=== Section Start ===

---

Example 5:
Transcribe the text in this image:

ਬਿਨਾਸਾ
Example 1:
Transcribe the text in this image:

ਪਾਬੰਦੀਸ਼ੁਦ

=== Section End ===

▶ [Assigned task]: The answer must be the complete set of entries, retyped exactly.

▶ [Result of this task]:
---

Example 5:
Transcribe the text in this image:

ਬਿਨਾਸਾ
Example 1:
Transcribe the text in this image:

ਪਾਬੰਦੀਸ਼ੁਦ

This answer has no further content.